● SUPPLIED RECORDS:
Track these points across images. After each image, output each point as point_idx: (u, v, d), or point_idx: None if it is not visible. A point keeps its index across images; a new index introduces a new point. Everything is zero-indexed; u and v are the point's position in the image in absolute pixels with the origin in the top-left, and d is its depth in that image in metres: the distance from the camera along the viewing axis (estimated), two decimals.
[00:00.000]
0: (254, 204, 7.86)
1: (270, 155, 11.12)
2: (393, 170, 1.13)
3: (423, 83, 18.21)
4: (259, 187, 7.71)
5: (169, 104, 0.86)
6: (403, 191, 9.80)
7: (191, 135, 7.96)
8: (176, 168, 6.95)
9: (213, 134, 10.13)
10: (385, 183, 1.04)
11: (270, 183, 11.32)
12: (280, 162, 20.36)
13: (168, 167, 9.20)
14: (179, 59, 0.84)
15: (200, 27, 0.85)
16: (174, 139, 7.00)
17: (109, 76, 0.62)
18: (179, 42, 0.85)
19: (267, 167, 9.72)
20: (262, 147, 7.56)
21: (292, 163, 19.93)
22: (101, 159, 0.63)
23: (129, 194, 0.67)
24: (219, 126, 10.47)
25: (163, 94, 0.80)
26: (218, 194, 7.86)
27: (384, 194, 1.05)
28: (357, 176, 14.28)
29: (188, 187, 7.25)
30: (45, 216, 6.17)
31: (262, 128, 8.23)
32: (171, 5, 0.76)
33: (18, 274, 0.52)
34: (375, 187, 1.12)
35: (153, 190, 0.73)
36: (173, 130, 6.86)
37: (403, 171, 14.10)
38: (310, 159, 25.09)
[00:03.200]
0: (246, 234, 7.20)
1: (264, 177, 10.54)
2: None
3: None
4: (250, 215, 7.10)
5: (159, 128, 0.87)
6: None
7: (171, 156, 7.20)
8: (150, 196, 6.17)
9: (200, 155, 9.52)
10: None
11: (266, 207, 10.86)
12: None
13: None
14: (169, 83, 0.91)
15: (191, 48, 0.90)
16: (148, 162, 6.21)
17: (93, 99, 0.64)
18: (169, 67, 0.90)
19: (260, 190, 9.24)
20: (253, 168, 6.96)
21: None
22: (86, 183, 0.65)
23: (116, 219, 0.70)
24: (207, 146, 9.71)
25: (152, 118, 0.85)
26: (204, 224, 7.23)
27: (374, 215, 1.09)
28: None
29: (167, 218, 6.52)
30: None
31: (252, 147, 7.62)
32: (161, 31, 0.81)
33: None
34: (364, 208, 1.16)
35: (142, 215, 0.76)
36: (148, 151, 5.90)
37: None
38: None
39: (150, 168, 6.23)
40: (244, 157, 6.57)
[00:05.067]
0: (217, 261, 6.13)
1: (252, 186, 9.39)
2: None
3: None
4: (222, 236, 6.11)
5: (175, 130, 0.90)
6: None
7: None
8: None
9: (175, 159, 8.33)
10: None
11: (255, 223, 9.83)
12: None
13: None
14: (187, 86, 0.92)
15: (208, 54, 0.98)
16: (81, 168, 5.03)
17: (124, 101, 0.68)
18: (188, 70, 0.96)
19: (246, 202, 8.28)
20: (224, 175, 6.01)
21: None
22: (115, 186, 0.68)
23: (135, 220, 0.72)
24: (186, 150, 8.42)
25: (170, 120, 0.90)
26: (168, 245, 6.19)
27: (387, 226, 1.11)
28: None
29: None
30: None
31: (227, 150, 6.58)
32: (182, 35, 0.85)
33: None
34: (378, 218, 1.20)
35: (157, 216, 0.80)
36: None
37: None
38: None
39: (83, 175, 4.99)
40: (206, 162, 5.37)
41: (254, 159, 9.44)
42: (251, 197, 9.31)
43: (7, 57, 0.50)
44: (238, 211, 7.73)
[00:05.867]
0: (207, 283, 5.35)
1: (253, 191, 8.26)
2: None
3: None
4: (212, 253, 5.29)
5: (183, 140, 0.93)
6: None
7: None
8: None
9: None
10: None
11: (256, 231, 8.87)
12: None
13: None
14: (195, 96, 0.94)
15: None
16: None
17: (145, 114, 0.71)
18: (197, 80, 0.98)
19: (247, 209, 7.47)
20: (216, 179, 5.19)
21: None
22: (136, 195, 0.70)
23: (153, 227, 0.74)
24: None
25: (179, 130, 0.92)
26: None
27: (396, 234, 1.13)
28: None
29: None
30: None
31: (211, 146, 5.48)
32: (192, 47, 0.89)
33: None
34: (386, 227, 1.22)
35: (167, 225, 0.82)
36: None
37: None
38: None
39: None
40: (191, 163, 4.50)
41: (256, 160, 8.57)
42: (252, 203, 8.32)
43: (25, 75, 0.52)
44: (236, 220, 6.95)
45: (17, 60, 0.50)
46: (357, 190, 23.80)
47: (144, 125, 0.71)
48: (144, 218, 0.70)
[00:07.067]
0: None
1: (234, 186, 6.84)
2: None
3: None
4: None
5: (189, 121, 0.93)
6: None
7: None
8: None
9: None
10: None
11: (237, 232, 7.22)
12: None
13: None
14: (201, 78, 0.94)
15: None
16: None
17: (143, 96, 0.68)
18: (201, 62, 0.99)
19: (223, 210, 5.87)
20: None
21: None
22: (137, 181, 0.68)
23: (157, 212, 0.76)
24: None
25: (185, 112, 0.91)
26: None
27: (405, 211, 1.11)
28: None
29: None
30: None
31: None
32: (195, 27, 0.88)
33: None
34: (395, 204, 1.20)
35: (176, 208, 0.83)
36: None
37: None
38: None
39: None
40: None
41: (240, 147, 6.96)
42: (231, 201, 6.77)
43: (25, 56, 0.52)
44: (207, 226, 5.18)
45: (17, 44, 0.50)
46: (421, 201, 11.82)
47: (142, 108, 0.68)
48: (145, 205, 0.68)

● WORK TO COMPLETE: Reproduce, exactly and with both ends included, every line from the one that contains "15: (208, 54, 0.98)" to the end of the listing above.

● YOUR SOLUTION:
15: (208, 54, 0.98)
16: (81, 168, 5.03)
17: (124, 101, 0.68)
18: (188, 70, 0.96)
19: (246, 202, 8.28)
20: (224, 175, 6.01)
21: None
22: (115, 186, 0.68)
23: (135, 220, 0.72)
24: (186, 150, 8.42)
25: (170, 120, 0.90)
26: (168, 245, 6.19)
27: (387, 226, 1.11)
28: None
29: None
30: None
31: (227, 150, 6.58)
32: (182, 35, 0.85)
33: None
34: (378, 218, 1.20)
35: (157, 216, 0.80)
36: None
37: None
38: None
39: (83, 175, 4.99)
40: (206, 162, 5.37)
41: (254, 159, 9.44)
42: (251, 197, 9.31)
43: (7, 57, 0.50)
44: (238, 211, 7.73)
[00:05.867]
0: (207, 283, 5.35)
1: (253, 191, 8.26)
2: None
3: None
4: (212, 253, 5.29)
5: (183, 140, 0.93)
6: None
7: None
8: None
9: None
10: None
11: (256, 231, 8.87)
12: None
13: None
14: (195, 96, 0.94)
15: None
16: None
17: (145, 114, 0.71)
18: (197, 80, 0.98)
19: (247, 209, 7.47)
20: (216, 179, 5.19)
21: None
22: (136, 195, 0.70)
23: (153, 227, 0.74)
24: None
25: (179, 130, 0.92)
26: None
27: (396, 234, 1.13)
28: None
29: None
30: None
31: (211, 146, 5.48)
32: (192, 47, 0.89)
33: None
34: (386, 227, 1.22)
35: (167, 225, 0.82)
36: None
37: None
38: None
39: None
40: (191, 163, 4.50)
41: (256, 160, 8.57)
42: (252, 203, 8.32)
43: (25, 75, 0.52)
44: (236, 220, 6.95)
45: (17, 60, 0.50)
46: (357, 190, 23.80)
47: (144, 125, 0.71)
48: (144, 218, 0.70)
[00:07.067]
0: None
1: (234, 186, 6.84)
2: None
3: None
4: None
5: (189, 121, 0.93)
6: None
7: None
8: None
9: None
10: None
11: (237, 232, 7.22)
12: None
13: None
14: (201, 78, 0.94)
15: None
16: None
17: (143, 96, 0.68)
18: (201, 62, 0.99)
19: (223, 210, 5.87)
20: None
21: None
22: (137, 181, 0.68)
23: (157, 212, 0.76)
24: None
25: (185, 112, 0.91)
26: None
27: (405, 211, 1.11)
28: None
29: None
30: None
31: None
32: (195, 27, 0.88)
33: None
34: (395, 204, 1.20)
35: (176, 208, 0.83)
36: None
37: None
38: None
39: None
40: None
41: (240, 147, 6.96)
42: (231, 201, 6.77)
43: (25, 56, 0.52)
44: (207, 226, 5.18)
45: (17, 44, 0.50)
46: (421, 201, 11.82)
47: (142, 108, 0.68)
48: (145, 205, 0.68)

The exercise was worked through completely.